The Committee has not made any awards under the 2009 STIP. Because the Committee annually determines whether to grant awards and the amount of the awards to be made to any one individual or group of individuals based on the Company’s performance, it is not possible to determine the amount of awards or the individuals or group of individuals who will receive awards under the 2009 STIP. If the 2009 STIP had been in effect in 2008, the award pool would have totaled $250 million.

Amendment or Termination of the 2009 STIP

Unless it is terminated earlier, the 2009 STIP will remain in effect until the close of business on the date of Verizon’s annual meeting of shareholders in the year 2019, at which time the right to grant awards under the 2009 STIP will terminate. Before that date, the Committee may amend, suspend or terminate the 2009 STIP in whole or in part. Any amendment or revision that would cause the 2009 STIP to fail to comply with any requirement of applicable law, regulation or rule if it were not approved by shareholders will not be effective unless approved by Verizon’s shareholders.
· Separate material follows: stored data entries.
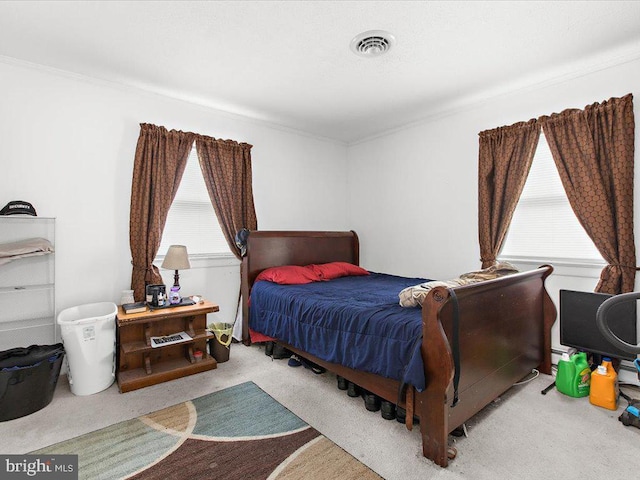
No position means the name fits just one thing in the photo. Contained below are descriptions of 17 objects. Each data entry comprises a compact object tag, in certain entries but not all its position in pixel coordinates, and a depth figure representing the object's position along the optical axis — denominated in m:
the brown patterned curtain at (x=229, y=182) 3.59
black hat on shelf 2.53
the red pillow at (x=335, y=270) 3.74
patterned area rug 1.69
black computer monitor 2.41
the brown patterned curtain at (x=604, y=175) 2.55
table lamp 2.95
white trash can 2.45
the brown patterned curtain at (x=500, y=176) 3.08
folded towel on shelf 2.43
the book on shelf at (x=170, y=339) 2.73
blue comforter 1.93
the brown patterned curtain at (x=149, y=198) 3.12
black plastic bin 2.15
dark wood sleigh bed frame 1.74
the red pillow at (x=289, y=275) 3.40
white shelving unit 2.62
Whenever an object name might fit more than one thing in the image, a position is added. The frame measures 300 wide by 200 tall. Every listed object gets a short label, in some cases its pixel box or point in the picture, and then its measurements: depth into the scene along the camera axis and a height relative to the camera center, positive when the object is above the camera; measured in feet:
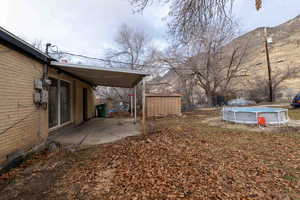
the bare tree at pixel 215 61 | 44.14 +13.30
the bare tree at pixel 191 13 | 12.68 +8.18
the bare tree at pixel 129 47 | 59.21 +23.67
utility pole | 48.49 +5.36
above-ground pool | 20.97 -2.33
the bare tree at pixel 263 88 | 55.77 +5.32
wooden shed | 34.37 -0.64
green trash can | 37.55 -2.02
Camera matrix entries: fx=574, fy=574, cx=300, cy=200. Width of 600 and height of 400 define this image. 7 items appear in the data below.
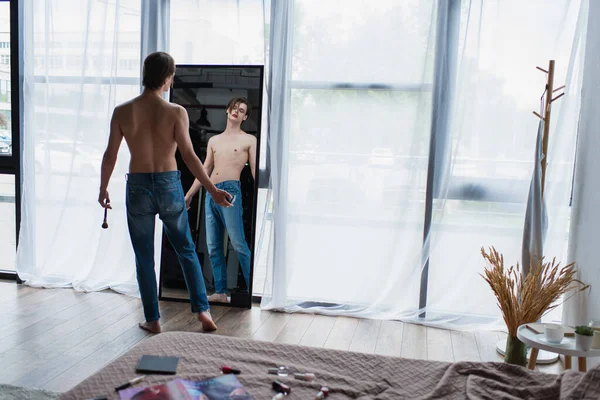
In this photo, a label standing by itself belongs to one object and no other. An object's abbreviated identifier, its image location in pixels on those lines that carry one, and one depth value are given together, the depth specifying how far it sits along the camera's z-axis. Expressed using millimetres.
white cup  2320
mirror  3732
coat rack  3123
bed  1542
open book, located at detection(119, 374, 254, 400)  1440
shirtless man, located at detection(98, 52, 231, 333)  3113
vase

If certain extraordinary gains and losses, impairments and nonrecurring events affect the Company, or if there is a change in applicable laws, regulations or accounting principles, the Committee will adjust the terms and conditions of, and the criteria included in, awards under the plan to prevent an increase or decrease in the benefits or potential benefits intended to be available under the 2009 STIP.

Change in Control

If there is a change in control of the Company, as defined in the 2009 STIP, all unpaid outstanding awards will become immediately nonforfeitable and payable at the normal payment date. The awards for the year in which the change in control occurs and for any earlier year for which 2009 STIP awards have not been paid at the time the change in control occurs will be determined by using no less than the individual’s target award for the year immediately preceding the change in control.

The Board of Directors recommends that you vote FOR approval of the amended and restated Verizon Communications Inc. Short-Term Incentive Plan.